TL;DR
How to safely await
on function execution (takes str
and int
as arguments and doesn't require any other context) in a separate process?
Long story
I have aiohtto.web
web API that uses Boost.Python
wrapper for C++
extension, run under gunicorn
(and I plan to deploy it on Heroku), tested by locust
.
About extension: it have just one function that does non-blocking operation - takes one string (and one integer for timeout management), does some calculations with it and returns a new string. And for every input string, it is only one possible output (except timeout, but in that case, C++
exception must be raised and translated by Boost.Python to a Python-compatible one).
In short, a handler for specific URL executes the code below:
res = await loop.run_in_executor(executor, func, *args)
where executor
is the ProcessPoolExecutor
instance, and func
-function from C++ extension module. (in the real project, this code is in the coroutine method of the class, and func
- it's classmethod
that only executes C++
function and returns the result)
Error catching
When a new request arrives, I extract it's POST data by request.post()

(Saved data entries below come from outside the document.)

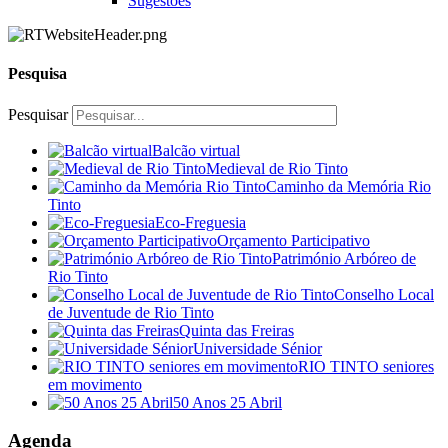
Sugestões
Pesquisa
Pesquisar
Balcão virtual
Medieval de Rio Tinto
Caminho da Memória Rio
Tinto
Eco-Freguesia
Orçamento Participativo
Património Arbóreo de
Rio Tinto
Conselho Local
de Juventude de Rio Tinto
Quinta das Freiras
Universidade Sénior
RIO TINTO seniores
em movimento
50 Anos 25 Abril
Agenda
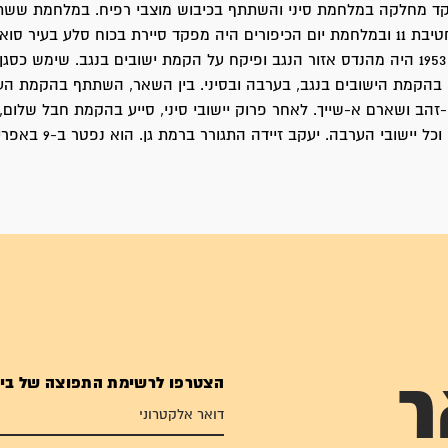
קד מחלקה במלחמת סיני והשתתף בכיבוש מוצבי רפיח. במלחמת ששת 
מפקד סיירת בחטיבת 11 ובמלחמת יום הכיפורים היה מפקד סיירת בכוח סלע בעיר ס
אזרחית: משנת 1953 היה מהנדס אזור הנגב ופיקח על הקמת ישובים בנגב. שימש כס
בהקמת הישובים בנגב, בערבה ובסיני. בין השאר, השתתף בהקמת העי
י-זהב ושארם א-שייך. לאחר פרוק יישובי סיני, סייע בהקמת חבל שלום, 
ל יישובי הערבה. יעקב זיידה התגורר ברמת גן. הוא נפטר ב-9 באפריל 2023.
הצטרפו לרשימת התפוצה של בי
ר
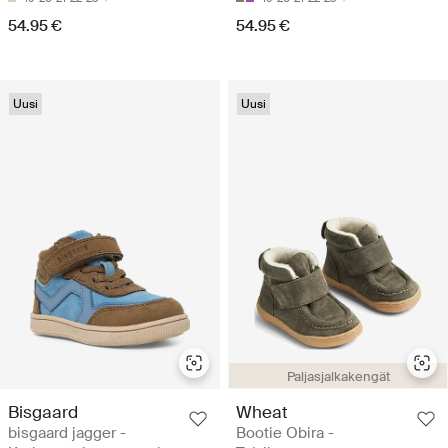
54.95 €
54.95 €
Uusi
Uusi
Paljasjalkakengät
Bisgaard
Wheat
bisgaard jagger -
Bootie Obira -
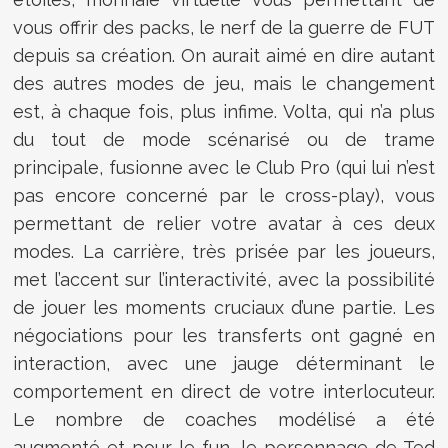
vous offrir des packs, le nerf de la guerre de FUT
depuis sa création. On aurait aimé en dire autant
des autres modes de jeu, mais le changement
est, à chaque fois, plus infime. Volta, qui n’a plus
du tout de mode scénarisé ou de trame
principale, fusionne avec le Club Pro (qui lui n’est
pas encore concerné par le cross-play), vous
permettant de relier votre avatar à ces deux
modes. La carrière, très prisée par les joueurs,
met l’accent sur l’interactivité, avec la possibilité
de jouer les moments cruciaux d’une partie. Les
négociations pour les transferts ont gagné en
interaction, avec une jauge déterminant le
comportement en direct de votre interlocuteur.
Le nombre de coaches modélisé a été
augmenté et pour le fun, le personnage de Ted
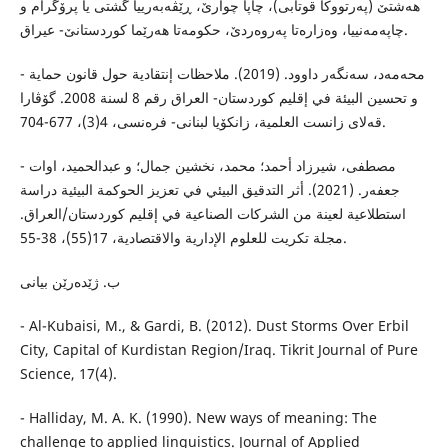
هه‌شتێ (په‌رتووكا قوتابی)، چاپا چوارێ، ڕێڤه‌به‌رییا گشتی یا پرۆگرام و
چاپه‌مه‌نییا، وه‌زاره‌تا په‌روه‌ردێ، حكومه‌تا هه‌رێما كوردستانێ- عیراق.
- محەمەد، سەنگەر داوود. (2019). ملاحظات إنتقادية حول قانون حماية
و تحسين البيئة في إقليم كوردستان- العراق رقم 8 لسنة 2008. گۆڤارا
قه‌لای زانست العلمیة، زانکۆیا لبنانی- فره‌نسی، 4(3)، 677-704.
- مصطفى، شیرزاد أحمد؛ محمد، نخشین جمال؛ و عبدالحمید، اوات
جعفەر. (2021). أثر التدقيق البيئي في تعزيز الحوكمة البيئية دراسة
استطلاعية لعينة من الشركات الصناعية في إقليم كوردستان/العراق.
مجلة تكریت للعلوم الإداریة والاقتصادیة، 17(55)، 38-55.
ب. ژێدەرێن بیانی
- Al-Kubaisi, M., & Gardi, B. (2012). Dust Storms Over Erbil
City, Capital of Kurdistan Region/Iraq. Tikrit Journal of Pure
Science, 17(4).
- Halliday, M. A. K. (1990). New ways of meaning: The
challenge to applied linguistics. Journal of Applied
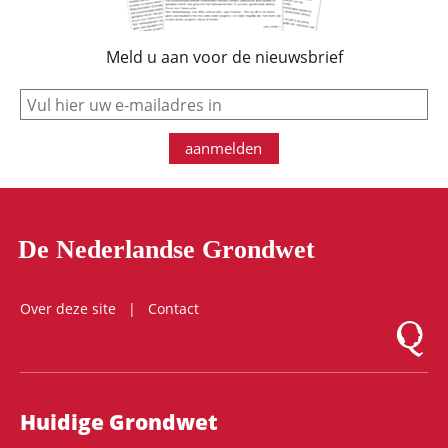
Meld u aan voor de nieuwsbrief
e-mail
aanmelden
De Nederlandse Grondwet
Over deze site
Contact
Logo Mon
Hoofdnavigatie
Huidige Grondwet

and then storing it's data to the instance of the custom class named Call
(because I have no idea how to name it in another way). So that call
object contains all input data (string), request receiving time and unique id
that comes with the request.
Then it proceeds to class named Handler
(not the aiohttp
request handler), that passes it's input to another class' method with loop.run_in_executor
inside. But Handler
has a logging system that works like a middleware - reads id and receiving time of every incoming call
object and logging it with a message that tells you either it just starting to execute, successfully executed or get in trouble. Also, Handler
have try/except
and stores all errors inside the call
object, so that logging middleware knows what error occurred, or what output extension had returned
Testing
I have the unit test that just creates 256 coroutines with this code inside and executor that have 256 workers and it works well.
But when testing with Locust here comes a problem. I use 4 Gunicorn workers and 4 executor workers for this kind of testing. At some time application just starts to return wrong output.
My Locust's TaskSet
is configured to log every fault response with all available information: output string, error string, input string (that was returned by the application too), id. All simulated requests are the same, but id
is unique for every.
The situation is better when setting Gunicorn's max_requests
option to 100
requests, but failures still come.
Interesting thing is, that sometimes I can trigger "wrong output" period by simply stopping and starting Locust's test.
I need a 100% guarantee that my web API works as I expect.
UPDATE & solution
Just asked my teammate to review the C++ code - the problem was in global variables. In some way, it wasn't a problem for 256 parallel coroutines, but for Gunicorn was.